The cluster of tech companies in East London, also known as Silicon Roundabout, was largely born out of the last financial crisis after soaring rents pushed companies out.
This time round the fate of East London may look a little different as tech companies make remote working the norm.
Remote working is here to stay
City A.M. spoke to a number of East London tech firms who said the switch to remote working in the first lockdown was far easier than they anticipated.
While the big beasts of the City struggled with getting IT equipment to thousands of employees smaller startups largely had the infrastructure in place already.
“The pandemic hasn’t impacted our growth at all… Our employees have been able to adapt very well to working from home during the government restrictions,” Victor Trokoudes, chief executive and co-founder of fintech Plum said.
But remote working has not been without its challenges. Startups have been hit hard by the pandemic not least the inability to access government funding because they’re usually pre-profit and often pre-revenue.
Office space therefore adds another cost to already dwindling funds so it is understandable some firms are looking at scaling back office space.
Office space too high a cost for some early stage startups
Startups’ cost structure is focused on people and office space. “If you’re an early stage startup and for the first six months you don’t have to pay for desks that’s a huge cost saver,” Tim Groot, chief executive of networking startup Grip.
“We’ve gone from 14 to 70 people [in the last year]. If I have to get an office for 70 people that’s a lot of money but it’s important people have the ability to actually meet.”
Similarly Trokoudes said it was highly unlikely his team would return to the office five days a week.

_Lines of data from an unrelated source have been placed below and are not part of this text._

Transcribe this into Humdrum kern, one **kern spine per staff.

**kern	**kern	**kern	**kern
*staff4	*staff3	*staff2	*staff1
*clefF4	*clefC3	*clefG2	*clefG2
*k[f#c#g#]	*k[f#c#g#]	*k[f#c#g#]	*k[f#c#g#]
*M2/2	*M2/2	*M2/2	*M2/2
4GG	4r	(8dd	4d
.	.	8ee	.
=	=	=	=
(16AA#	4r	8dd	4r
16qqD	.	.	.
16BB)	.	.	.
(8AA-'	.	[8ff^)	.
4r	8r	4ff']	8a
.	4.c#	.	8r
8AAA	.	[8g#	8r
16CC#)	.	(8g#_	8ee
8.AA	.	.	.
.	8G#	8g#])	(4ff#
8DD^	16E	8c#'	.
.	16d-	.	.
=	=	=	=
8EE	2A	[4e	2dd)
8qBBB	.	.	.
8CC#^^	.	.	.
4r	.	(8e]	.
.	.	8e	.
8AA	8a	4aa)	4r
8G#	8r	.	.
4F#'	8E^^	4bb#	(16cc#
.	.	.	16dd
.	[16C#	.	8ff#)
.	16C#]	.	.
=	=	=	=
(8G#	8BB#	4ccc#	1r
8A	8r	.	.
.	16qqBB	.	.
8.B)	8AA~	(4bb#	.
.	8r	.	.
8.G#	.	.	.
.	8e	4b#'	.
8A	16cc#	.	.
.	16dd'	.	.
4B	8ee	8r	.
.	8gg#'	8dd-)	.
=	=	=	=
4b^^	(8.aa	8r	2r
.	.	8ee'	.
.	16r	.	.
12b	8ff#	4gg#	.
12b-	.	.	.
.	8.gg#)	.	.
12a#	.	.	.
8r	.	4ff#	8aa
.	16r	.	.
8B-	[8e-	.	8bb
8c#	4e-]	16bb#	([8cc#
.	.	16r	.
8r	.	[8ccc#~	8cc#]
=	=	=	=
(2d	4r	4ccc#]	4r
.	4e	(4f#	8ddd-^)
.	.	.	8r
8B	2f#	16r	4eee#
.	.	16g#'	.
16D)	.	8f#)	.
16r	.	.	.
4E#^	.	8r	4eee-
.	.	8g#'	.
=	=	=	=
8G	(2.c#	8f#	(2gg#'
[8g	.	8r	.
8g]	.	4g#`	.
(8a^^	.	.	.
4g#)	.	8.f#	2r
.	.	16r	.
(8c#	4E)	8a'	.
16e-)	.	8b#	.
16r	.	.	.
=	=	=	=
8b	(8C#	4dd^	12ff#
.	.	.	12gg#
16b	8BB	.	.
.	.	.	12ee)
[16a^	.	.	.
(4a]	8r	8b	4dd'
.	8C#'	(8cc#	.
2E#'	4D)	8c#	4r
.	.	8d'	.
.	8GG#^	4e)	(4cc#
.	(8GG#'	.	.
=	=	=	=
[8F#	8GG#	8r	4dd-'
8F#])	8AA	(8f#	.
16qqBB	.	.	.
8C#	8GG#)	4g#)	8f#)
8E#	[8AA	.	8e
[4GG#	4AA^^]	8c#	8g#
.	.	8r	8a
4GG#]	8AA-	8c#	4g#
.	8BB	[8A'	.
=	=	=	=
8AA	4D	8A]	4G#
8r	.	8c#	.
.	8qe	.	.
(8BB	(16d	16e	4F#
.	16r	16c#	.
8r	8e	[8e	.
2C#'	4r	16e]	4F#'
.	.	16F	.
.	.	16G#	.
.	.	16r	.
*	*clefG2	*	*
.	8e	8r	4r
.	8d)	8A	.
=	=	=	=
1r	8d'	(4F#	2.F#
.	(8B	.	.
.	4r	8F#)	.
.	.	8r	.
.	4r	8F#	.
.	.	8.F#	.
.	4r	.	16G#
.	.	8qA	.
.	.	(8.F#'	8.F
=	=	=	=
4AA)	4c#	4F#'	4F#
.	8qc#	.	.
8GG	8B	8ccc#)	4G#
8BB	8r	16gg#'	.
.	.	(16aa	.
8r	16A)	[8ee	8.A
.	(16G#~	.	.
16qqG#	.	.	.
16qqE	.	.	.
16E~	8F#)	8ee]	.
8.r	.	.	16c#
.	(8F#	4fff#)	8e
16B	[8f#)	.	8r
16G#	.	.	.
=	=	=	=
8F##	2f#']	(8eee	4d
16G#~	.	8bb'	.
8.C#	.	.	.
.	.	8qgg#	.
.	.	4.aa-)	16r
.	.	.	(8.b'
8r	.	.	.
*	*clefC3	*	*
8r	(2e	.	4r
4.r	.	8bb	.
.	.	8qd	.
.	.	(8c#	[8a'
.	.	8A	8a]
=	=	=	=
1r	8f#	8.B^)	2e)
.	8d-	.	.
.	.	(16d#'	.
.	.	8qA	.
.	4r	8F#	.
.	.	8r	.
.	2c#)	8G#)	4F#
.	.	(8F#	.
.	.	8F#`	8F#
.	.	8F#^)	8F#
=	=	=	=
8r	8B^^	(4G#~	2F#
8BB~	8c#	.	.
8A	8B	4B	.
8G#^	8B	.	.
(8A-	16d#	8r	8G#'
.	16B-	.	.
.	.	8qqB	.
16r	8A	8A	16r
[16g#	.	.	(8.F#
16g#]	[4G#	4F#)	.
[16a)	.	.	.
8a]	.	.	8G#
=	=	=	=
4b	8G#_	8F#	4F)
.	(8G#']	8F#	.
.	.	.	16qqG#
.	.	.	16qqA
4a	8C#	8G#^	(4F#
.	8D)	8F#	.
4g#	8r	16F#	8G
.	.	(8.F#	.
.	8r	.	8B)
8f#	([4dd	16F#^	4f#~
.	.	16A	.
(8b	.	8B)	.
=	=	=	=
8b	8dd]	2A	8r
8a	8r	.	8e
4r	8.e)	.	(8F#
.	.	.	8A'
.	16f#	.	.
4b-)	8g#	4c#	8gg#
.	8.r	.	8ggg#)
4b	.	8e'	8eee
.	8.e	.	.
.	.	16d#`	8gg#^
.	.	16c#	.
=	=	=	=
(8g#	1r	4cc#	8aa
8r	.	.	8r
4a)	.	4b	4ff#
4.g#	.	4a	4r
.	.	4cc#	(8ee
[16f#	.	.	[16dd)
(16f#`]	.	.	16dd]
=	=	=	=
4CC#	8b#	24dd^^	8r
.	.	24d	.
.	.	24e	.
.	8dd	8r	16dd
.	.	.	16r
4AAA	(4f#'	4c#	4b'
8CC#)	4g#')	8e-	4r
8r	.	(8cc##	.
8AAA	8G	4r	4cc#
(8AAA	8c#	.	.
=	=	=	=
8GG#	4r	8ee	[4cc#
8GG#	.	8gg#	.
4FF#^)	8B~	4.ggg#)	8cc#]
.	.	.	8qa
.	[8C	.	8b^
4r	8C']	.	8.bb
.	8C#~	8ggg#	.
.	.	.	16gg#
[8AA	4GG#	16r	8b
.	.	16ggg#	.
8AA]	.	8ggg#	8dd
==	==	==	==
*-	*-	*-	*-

Inquiries for office space in Shoreditch and Old Street represented just four per cent of total enquiries in the capital in the first quarter of this year, according to office provider Kitt.
“Tech businesses don’t have the same structural requirements for an office that a multinational does and they’re able to make decisions very quickly when they decide to return to the office. They don’t need a six month lead time,” Kitt chief executive Steve Coulson said.
Indeed Silicon Roundabout is mourning the loss of one of the area’s first office spaces, Tech Hub.
The space was home to hundreds of startups in the area for a decade before filing for administration last summer. It said it had lost three quarters of its revenues as the lockdown prevented members from using the space.
‘People are desperate to be around each other’
Where corporates have had to scale back on office space and make redundancies as they focus on their bottom lines, some tech firms are enjoying meteoric growth.
With growth comes more employees, more office space and the need for more collaboration.
“I don’t think we’ll go fully remote, I think that would be a mistake, I’m thinking about a flexible subscription to office space,” Groot said.
Stakester boss Tom Farey, who cannot stand the idea of indefinite remote working, has tripled the size of his office space in the area.
“We invested in a bigger office because real estate is cheap but at the same time because people are desperate to be around each other,” he told City A.M.
The convenience of home working has been a rare light during three lockdowns but it also comes hand in hand with loneliness and boredom. Collaboration is especially central in the day-to-day running of a rapidly scaling company.
“This talent pool particularly values the culture of the business they join, and the social connections they form,” Coulson said. “People didn’t join high growth, vibrant companies to then not spend time with the people.”
Co-working spaces as the future?
So if companies want the best of both worlds but can’t afford the long leases what does the future look like for Silicon Roundabout?
The pandemic represents an opportunity to move away from a traditional office or indeed someone’s living room into a collaborative space.
Co-working spaces have been popping up for years in East London but it will be the spaces that don’t just offer a desk but opportunities for networking and social events will be key in the post-pandemic landscape.
Andrew Roughan, managing director of coworking space Plexal, said he had seen inquiries about flexible space triple in the last three weeks. Based at the Here East campus in the Olympic Park Plexal acts as office space as well as an “innovation centre”.
“People have said we will no longer lease property in the way we used to do. We want a flexible solution so we can decide with our colleagues and co-workers, we can decide the future shape and size of the organisation,” he told City A.M.
Here East’s chief executive Gavin Poole said 2020 had surprisingly been their best year yet as existing tenants doubled down on their existing space.
“It’s easy to say we need more flexible space but what kind of flexible space do you need and why? We’ve had to work hard to try and address how we create those creative workshops, how we bring people together,” Poole said.
Most interestingly of the companies already heading back they’re starting to reconfigure the space away from desk space to creative communal space, he added.
The shift to co-working space is far better-suited to Tech City than the Square Mile because it reflects the more flexible ethos of tech startups.
Silicon Roundabout may look different but it is very much here to stay.